Sandals on dirt roads. No laundromats. Would we have seen him? That man? Would we have been curious because of his words - What if he lived today - would he be a YouTube sensation - gone viral for the miracles he worked? For the chaos he created in the temple? For his different point of view? Would he be the next big news item - another cult leader with a claim to divinity? A homeless, scruffy old hippie touting a religion of free love and back-to-nature living. Would he found a movement of live-in-the-moment, one-day-at-a-time, don't-worry-be-happy? A give-it-all-to-the-needy simple life?
He had to convince his followers. Time after time, story after story. Patiently explaining, patiently repeating - truly, I say to you - over and over - pleading for understanding, his message urgent and oh-so-difficult-to-believe. A message of non-competition - the first shall be last. A message of forgiveness and grace - undeserved and unearned reward given in the land of law and obedience. How hard it must have been to be him. How difficult to be his follower. Nothing easy or readymade. The Son of Man has no place to lay his head.
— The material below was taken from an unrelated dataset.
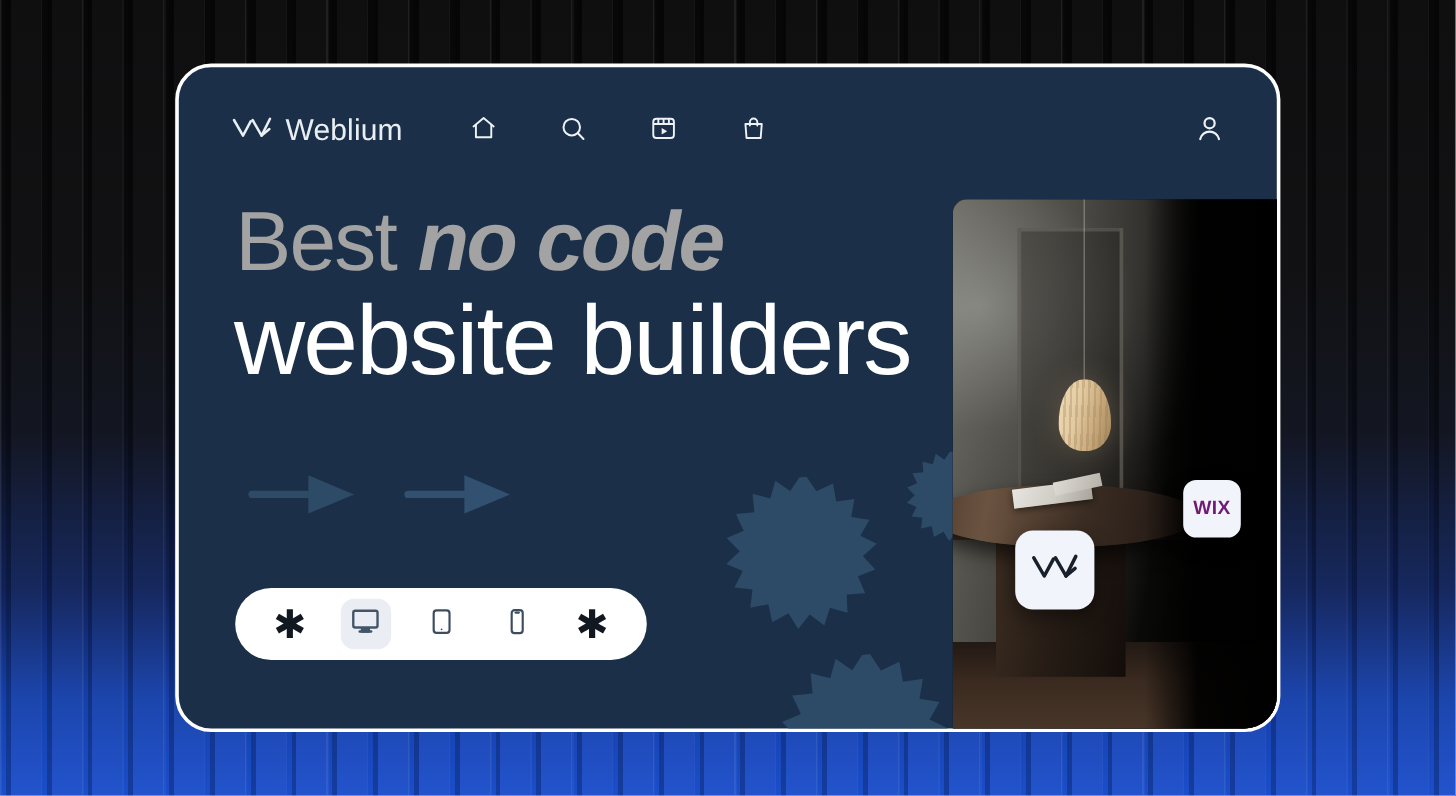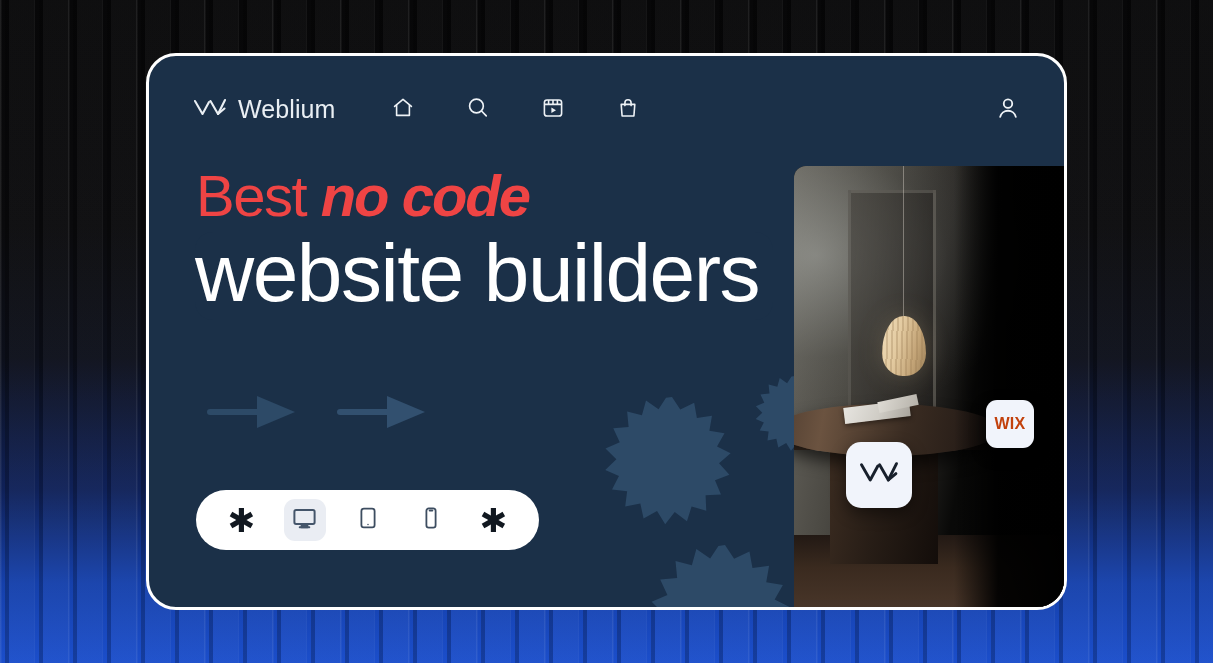"Best no code" #headline-line-1 { color: #ef4444 -> #a3a3a3; font-size: 58px -> 70px }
I sit at my computer, in the early, early morning and think about my Savior, my God, my Hope, my Light. And the details don't matter. He lived. God came to earth in the form of Jesus, two thousand years ago. He lived. He died and he rose from the dead. He lived and now He lives. There is nothing easy about Christ. Everything is easy with Christ. Sandals on dirt roads. I understand that. I can start with that.
Father, thank you for Jesus. Truly. Thank you for your Son. Thank you for the Way, the Truth, and the Life. Thank you for Jesus.